### [USING THE INFORMATION]
[a] Reproduce word for word the part of the shampoo text that begins at the words "A study at the" and stops after "effectively regulate moisture.".
[b] Answer these questions using the shampoo text.
(i) Which two milder versions of Sodium Lauryl Sulfate does the text name?
(ii) At which school was the study on SLS carried out?
(iii) Why do laboratories use SLS on test animals and humans?

### [EXTRACTED TEXT]
*** Begin section ***
What's in your shampoo?

 

What if we tell you that instead of using your regular shampoo you can go to the kitchen, take your dish soap and wash your hair with it, or go to the garage and take a floor cleanser? Doesn't sound appealing, right? Well, the main ingredient in all of these cleansers is the same - Sodium Lauryl Sulfate (SLS) or its milder versions Sodium Laureth Sulfate (Sodium Lauryl Ether Sulfate- SLES) and Ammonium Lauryl Sulfate (ALS).

 

What do we know about them and how dangerous they can be?

We know that this inexpensive synthetic detergent (cleaning agent) is commonly used in cosmetic cleansers, hair shampoos, bath and shower gels, bubble baths, etc. Basically, it is an ingredient that allows cleansing products to foam. But do you know how seriously dangerous it can be? It is probably the most dangerous ingredient used in skin and hair care products. According to the Environmental Working Group's Skin Deep Cosmetic Safety Database, SLS has been linked to cancer, neurotoxicity, organ toxicity, skin irritation and endocrine disruption. It is used in garage floor cleaners, engine degreasers, car-wash soaps, etc. It is very corrosive and readily attacks greasy surfaces.

Sodium Lauryl Sulfate is used for clinical testing throughout the world as a primary skin irritant. Laboratories use it to irritate skin on test animals and humans so then they may test the effectiveness of healing agents on irritated skin.

A study at the University of Georgia Medical College, indicated that SLS penetrated into the eyes as well as brain, heart, liver, etc., and showed long-term retention in the tissues. The study also indicated that SLS penetrated young children's eyes and prevented them from developing properly and caused cataracts to develop in adults.

It may cause hair loss by attacking the follicle. Used in bubble baths and body washes, it eats away skin protection and causes rashes and infection to occur. It is potentially harmful to skin and hair, and dries skin by stripping the protective lipids from the surface so it can't effectively regulate moisture.
*** End section ***
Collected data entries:
*** Begin section ***
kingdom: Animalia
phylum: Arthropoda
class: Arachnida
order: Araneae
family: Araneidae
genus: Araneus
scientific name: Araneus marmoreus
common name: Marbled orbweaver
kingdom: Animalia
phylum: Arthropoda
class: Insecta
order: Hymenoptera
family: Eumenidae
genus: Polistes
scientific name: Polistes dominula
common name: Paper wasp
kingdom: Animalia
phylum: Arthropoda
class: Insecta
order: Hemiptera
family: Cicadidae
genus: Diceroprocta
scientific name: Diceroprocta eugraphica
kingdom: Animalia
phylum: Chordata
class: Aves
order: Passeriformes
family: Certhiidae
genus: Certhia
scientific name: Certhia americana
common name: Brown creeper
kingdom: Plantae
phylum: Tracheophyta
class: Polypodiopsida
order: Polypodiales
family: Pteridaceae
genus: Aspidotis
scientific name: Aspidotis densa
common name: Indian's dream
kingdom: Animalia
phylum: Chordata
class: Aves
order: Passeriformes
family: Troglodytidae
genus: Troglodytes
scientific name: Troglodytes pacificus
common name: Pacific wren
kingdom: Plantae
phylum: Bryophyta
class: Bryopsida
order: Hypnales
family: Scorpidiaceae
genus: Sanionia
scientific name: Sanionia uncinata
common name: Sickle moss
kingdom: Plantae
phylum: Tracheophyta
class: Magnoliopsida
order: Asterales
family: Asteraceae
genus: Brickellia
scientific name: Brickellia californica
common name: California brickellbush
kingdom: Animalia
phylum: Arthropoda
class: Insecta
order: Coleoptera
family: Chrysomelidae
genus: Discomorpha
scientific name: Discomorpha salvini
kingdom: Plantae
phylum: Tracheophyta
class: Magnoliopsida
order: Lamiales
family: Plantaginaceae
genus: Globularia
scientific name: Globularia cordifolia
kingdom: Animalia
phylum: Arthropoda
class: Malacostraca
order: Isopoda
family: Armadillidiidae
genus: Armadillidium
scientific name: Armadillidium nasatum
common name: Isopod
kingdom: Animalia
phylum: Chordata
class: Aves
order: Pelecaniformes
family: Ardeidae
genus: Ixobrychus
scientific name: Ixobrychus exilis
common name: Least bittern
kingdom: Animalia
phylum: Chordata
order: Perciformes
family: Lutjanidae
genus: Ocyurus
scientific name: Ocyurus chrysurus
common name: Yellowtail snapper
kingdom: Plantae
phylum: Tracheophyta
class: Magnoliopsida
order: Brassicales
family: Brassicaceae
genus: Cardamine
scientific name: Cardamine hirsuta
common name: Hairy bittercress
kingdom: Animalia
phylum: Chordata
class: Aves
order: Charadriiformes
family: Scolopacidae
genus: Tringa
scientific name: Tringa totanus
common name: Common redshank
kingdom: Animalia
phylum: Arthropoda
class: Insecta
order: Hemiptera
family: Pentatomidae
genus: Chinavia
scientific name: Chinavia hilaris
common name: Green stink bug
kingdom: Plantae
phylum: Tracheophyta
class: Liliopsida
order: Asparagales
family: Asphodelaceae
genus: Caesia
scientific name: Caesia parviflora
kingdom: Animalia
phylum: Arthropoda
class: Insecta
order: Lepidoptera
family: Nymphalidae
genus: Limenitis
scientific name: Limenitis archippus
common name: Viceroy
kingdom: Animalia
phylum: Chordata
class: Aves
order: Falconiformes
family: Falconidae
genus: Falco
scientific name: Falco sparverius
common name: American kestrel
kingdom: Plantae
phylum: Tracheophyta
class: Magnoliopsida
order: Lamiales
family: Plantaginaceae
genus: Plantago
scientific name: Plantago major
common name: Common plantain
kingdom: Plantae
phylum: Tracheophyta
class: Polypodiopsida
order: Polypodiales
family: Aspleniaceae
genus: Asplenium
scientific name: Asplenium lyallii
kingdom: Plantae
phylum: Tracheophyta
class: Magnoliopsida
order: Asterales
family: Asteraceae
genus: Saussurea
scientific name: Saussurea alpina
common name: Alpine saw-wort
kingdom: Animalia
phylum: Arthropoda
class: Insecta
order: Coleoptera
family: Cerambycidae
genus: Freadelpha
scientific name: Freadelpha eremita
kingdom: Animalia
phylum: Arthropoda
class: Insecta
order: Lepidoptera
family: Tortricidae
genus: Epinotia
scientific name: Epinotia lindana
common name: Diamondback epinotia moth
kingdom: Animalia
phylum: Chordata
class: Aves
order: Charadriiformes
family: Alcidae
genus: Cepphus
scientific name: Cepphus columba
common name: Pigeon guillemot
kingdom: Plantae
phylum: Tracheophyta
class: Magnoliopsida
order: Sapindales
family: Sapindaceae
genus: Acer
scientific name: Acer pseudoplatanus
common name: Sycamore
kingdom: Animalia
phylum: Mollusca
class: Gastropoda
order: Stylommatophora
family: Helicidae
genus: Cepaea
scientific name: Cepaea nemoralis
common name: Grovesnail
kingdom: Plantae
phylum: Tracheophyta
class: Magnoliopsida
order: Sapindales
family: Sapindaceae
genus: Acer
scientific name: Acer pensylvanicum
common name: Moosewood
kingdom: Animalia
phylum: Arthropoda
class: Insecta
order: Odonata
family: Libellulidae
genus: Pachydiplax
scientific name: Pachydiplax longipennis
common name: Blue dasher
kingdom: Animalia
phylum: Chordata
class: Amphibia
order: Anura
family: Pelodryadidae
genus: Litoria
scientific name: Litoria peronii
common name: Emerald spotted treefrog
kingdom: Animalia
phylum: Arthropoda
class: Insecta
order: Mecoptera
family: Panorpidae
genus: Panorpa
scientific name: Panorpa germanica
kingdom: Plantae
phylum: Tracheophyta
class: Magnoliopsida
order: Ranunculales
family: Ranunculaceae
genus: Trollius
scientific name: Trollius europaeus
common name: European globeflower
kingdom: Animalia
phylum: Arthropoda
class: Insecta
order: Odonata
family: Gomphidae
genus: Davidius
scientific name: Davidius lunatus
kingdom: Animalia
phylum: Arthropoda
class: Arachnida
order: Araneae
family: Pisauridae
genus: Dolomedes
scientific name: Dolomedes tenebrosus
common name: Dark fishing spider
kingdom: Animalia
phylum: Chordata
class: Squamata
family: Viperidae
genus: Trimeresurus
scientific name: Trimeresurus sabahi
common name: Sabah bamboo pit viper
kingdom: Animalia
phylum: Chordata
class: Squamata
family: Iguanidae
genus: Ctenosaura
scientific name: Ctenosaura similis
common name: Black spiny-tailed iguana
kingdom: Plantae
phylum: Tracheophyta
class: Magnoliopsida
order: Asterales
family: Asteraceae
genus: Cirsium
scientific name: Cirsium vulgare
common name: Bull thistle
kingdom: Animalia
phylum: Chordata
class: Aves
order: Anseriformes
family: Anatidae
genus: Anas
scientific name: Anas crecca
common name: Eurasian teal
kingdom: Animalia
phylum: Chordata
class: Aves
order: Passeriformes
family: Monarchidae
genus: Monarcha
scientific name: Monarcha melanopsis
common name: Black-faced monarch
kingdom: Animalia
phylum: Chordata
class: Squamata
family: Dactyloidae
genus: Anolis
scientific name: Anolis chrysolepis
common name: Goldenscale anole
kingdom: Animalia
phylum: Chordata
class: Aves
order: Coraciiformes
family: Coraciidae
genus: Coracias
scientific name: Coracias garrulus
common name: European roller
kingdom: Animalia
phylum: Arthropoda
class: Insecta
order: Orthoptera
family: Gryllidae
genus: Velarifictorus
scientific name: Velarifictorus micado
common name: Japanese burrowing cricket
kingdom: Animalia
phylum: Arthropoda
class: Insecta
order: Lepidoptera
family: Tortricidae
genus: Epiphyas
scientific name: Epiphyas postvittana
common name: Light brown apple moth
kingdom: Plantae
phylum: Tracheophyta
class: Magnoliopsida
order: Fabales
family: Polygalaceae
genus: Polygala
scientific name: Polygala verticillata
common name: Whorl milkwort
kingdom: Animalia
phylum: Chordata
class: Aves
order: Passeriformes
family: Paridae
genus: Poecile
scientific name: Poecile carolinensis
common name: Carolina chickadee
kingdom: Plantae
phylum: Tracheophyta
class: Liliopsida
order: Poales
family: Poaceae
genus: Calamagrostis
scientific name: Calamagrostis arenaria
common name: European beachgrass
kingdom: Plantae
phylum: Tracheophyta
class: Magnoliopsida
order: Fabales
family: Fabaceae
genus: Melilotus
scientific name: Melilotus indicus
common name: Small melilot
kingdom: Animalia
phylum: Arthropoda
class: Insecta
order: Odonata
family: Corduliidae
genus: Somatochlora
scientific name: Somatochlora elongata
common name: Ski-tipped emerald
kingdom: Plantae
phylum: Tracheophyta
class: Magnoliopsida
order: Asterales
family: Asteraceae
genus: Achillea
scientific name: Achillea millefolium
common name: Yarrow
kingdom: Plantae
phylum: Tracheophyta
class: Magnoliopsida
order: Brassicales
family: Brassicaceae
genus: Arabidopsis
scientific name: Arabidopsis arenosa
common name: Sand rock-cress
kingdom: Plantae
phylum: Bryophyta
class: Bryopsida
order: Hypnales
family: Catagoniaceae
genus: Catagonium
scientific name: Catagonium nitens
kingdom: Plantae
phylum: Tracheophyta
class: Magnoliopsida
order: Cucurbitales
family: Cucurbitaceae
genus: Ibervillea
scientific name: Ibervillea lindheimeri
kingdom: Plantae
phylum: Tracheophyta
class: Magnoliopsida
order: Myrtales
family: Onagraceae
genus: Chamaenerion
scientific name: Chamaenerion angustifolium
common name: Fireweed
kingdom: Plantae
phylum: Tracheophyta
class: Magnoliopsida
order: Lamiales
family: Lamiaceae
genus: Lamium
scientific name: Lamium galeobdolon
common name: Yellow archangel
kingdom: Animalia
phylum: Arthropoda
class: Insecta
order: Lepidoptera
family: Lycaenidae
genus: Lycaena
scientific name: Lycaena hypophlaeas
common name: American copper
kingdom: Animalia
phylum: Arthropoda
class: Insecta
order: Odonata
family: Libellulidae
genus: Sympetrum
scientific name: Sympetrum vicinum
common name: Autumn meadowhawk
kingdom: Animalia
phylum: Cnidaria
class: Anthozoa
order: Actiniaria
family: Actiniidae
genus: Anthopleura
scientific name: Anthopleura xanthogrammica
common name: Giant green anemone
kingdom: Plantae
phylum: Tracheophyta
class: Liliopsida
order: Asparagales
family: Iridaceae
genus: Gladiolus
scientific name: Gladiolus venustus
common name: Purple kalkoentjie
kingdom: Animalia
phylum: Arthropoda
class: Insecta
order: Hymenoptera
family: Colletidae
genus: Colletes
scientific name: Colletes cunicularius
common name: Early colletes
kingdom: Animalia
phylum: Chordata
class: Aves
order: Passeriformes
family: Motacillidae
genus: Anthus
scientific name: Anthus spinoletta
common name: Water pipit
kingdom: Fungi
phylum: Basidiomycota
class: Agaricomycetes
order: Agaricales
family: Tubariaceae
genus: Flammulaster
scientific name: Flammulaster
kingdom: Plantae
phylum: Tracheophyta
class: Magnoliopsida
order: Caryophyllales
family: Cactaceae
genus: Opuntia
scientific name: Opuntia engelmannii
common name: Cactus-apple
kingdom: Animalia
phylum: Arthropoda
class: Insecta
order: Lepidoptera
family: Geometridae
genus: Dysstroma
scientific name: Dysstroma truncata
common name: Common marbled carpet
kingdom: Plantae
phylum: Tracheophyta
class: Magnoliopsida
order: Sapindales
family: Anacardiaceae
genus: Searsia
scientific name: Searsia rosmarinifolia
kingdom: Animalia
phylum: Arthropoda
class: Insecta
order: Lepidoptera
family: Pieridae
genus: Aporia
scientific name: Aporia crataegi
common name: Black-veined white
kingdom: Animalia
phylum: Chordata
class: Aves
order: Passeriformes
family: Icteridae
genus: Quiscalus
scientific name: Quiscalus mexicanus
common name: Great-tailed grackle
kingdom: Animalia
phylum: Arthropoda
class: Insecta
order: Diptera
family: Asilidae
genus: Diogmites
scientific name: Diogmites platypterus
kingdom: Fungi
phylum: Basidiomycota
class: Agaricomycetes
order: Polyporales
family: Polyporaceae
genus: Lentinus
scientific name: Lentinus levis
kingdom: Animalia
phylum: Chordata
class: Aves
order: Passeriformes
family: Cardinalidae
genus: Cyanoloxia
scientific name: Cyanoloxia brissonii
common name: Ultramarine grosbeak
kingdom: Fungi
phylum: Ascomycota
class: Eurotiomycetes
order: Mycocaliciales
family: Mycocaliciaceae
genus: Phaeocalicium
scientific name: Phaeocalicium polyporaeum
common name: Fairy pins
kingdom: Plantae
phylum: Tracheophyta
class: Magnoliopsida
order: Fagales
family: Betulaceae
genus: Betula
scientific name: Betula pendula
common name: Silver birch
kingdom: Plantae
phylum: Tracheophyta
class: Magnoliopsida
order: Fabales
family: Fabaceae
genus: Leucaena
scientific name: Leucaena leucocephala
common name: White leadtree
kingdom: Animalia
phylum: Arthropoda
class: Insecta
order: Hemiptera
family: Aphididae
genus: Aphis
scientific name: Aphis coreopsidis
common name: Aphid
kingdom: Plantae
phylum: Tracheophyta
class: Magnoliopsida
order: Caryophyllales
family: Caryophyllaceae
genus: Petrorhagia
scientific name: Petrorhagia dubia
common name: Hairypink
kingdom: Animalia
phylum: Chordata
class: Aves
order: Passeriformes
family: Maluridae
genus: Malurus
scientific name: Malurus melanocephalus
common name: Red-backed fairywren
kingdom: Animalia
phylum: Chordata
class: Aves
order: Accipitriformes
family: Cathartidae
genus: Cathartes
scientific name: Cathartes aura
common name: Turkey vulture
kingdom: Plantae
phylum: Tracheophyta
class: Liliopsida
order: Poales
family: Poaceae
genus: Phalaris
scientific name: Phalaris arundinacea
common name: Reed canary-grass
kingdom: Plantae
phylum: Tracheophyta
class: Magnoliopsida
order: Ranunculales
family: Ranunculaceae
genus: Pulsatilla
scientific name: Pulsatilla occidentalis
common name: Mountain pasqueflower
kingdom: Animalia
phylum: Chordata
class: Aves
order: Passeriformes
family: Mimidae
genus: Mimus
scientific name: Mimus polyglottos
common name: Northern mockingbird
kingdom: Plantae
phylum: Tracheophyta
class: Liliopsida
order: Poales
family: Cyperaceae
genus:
*** End section ***
### [YOUR WRITTEN ANSWERS]
[a]
A study at the University of Georgia Medical College, indicated that SLS penetrated into the eyes as well as brain, heart, liver, etc., and showed long-term retention in the tissues. The study also indicated that SLS penetrated young children's eyes and prevented them from developing properly and caused cataracts to develop in adults.

It may cause hair loss by attacking the follicle. Used in bubble baths and body washes, it eats away skin protection and causes rashes and infection to occur. It is potentially harmful to skin and hair, and dries skin by stripping the protective lipids from the surface so it can't effectively regulate moisture.

[b]
(i) Sodium Laureth Sulfate (Sodium Lauryl Ether Sulfate, SLES) and Ammonium Lauryl Sulfate (ALS).
(ii) The University of Georgia Medical College.
(iii) To irritate their skin so they can test how well healing agents work on irritated skin.